The decline in U.S. regional-bank shares continued on Monday following recent comments from Federal Reserve Chair Jerome Powell. Powell stated that the central bank plans to postpone interest rate cuts until later this year.

According to FactSet data, the SPDR Regional Banking ETF (KRE) was down 1.6% in recent trading, adding to a 7.2% drop from the previous week. This decline marks the largest weekly drop for the ETF since the week ending June 23 of last year.

New York Community Bancorp Inc. (NYCB, -7.20%) was hit the hardest among the ETF’s holdings on Monday. It initiated the recent wave of weakness in regional-bank shares after reporting an unexpected quarterly loss, cutting its dividend, and increasing its loan-loss provisions to $552 million. This surprising news shocked analysts and revived concerns about the sector’s exposure to struggling commercial-real-estate loans. As a result, NYCB shares plummeted by 37% on Wednesday, their largest daily drop ever, while shares of KRE saw double-digit declines between Wednesday and Thursday — the ETF’s largest two-day drop since the aftermath of Silicon Valley Bank’s collapse in March 2023.

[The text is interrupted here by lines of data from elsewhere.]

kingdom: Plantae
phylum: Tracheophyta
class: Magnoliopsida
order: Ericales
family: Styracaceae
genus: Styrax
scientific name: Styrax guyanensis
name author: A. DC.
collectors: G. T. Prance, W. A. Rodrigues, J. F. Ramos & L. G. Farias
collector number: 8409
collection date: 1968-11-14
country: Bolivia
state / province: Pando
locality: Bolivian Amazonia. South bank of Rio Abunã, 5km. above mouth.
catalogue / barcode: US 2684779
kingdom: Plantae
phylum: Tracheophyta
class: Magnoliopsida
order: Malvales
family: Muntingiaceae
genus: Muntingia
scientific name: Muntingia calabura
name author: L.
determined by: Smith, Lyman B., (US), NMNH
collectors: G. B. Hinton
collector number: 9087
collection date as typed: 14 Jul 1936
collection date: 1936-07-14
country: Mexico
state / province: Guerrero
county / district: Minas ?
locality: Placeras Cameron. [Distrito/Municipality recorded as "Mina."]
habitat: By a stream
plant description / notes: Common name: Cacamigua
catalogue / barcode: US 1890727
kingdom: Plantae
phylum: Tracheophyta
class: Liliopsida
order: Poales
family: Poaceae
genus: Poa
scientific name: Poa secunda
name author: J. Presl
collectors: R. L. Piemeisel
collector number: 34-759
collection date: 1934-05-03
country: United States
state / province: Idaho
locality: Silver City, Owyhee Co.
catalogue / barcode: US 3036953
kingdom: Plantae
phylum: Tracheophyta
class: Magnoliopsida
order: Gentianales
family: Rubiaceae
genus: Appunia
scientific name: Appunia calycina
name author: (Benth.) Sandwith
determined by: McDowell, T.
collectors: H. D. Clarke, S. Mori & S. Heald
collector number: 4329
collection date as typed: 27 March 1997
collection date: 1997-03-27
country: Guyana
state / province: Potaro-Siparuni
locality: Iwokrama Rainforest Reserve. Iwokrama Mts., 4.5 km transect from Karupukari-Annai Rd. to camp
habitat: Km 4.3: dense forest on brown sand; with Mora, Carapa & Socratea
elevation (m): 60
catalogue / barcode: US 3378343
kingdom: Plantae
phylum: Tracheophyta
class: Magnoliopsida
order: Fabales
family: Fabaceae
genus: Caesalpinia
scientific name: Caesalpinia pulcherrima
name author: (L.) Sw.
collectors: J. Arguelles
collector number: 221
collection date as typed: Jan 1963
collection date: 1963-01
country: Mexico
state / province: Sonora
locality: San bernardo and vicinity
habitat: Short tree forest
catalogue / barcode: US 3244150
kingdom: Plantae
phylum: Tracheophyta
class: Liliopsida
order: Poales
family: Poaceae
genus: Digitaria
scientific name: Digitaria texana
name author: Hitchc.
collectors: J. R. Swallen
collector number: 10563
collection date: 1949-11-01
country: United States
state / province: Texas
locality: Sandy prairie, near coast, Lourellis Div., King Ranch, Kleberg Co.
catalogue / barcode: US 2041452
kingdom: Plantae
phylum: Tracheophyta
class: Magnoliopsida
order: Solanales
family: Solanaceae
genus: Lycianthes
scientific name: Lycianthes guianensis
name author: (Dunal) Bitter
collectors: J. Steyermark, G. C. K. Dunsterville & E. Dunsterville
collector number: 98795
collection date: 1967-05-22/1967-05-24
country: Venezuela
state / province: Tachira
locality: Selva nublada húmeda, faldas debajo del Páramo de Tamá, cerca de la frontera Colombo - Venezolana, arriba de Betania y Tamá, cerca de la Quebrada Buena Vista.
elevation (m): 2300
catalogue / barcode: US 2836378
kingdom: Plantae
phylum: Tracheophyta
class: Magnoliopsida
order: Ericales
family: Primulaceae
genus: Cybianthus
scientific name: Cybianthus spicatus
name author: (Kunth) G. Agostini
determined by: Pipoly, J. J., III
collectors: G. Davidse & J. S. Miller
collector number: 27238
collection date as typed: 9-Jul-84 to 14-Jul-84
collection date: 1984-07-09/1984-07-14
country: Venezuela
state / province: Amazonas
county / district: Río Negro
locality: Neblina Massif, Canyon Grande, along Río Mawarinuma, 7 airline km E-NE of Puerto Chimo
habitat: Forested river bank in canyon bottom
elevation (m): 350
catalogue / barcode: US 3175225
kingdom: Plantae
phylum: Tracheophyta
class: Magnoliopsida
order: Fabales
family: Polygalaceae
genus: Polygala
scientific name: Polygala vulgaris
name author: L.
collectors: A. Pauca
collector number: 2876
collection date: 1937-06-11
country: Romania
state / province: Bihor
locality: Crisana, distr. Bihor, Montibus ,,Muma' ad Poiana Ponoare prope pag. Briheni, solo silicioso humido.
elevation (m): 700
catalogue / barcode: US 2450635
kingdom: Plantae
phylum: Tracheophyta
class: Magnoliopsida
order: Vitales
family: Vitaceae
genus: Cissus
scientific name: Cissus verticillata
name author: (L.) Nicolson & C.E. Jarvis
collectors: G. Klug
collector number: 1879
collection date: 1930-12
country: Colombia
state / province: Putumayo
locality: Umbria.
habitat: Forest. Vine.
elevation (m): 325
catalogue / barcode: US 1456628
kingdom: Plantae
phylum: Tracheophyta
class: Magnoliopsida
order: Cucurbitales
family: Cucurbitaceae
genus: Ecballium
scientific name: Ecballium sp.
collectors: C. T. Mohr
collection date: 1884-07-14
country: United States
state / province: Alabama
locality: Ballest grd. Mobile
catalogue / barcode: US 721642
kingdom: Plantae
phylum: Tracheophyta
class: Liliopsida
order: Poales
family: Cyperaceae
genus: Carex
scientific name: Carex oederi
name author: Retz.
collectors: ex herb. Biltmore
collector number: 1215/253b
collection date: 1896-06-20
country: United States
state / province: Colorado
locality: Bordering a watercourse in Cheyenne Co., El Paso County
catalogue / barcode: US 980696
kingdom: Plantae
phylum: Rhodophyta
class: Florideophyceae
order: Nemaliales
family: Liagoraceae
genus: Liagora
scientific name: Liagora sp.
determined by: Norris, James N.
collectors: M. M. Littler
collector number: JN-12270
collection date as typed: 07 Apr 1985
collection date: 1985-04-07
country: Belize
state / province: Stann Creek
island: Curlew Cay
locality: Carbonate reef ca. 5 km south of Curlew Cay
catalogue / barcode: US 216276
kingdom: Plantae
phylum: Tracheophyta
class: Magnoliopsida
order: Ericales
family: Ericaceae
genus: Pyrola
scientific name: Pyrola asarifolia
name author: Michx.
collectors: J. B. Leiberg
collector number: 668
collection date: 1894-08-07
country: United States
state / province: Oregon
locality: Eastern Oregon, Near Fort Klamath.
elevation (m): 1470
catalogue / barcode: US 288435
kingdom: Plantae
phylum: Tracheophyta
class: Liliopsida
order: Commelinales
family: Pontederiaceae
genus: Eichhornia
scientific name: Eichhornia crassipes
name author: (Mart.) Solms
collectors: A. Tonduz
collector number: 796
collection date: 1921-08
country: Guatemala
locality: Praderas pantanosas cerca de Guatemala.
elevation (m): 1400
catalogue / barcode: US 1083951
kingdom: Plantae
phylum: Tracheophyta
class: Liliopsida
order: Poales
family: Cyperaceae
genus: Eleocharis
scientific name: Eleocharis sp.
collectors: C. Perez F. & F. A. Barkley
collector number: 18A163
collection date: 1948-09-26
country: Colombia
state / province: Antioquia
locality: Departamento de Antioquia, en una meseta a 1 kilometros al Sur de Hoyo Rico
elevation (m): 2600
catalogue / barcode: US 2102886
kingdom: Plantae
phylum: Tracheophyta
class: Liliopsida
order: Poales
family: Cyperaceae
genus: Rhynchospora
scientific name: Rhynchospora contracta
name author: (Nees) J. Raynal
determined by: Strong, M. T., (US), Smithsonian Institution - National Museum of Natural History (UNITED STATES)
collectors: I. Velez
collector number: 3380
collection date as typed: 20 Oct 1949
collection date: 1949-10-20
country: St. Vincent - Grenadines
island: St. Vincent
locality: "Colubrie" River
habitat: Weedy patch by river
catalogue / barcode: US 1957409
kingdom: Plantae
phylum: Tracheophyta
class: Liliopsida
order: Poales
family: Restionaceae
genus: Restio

It is worth noting that New York Community Bancorp had acquired some of the assets belonging to Signature Bank, one of three U.S. banks that failed in quick succession last March. The failure of these banks led to the Federal Reserve’s decision to extend a new credit facility to the banking system.

Analyst Peter Winter from D.A. Davidson, who covers regional banks, attributed Monday’s weakness to Powell’s remarks during an interview with “60 Minutes” that aired on Sunday. Powell reiterated that the Fed is likely to wait before implementing any rate cuts, further dampening market expectations for a cut at the Fed’s upcoming March meeting.

Winter explained that lower rates would provide relief to borrowers who may struggle to repay their loans at the current rates. He believes that the entire sector could benefit from a decrease in rates from a credit perspective.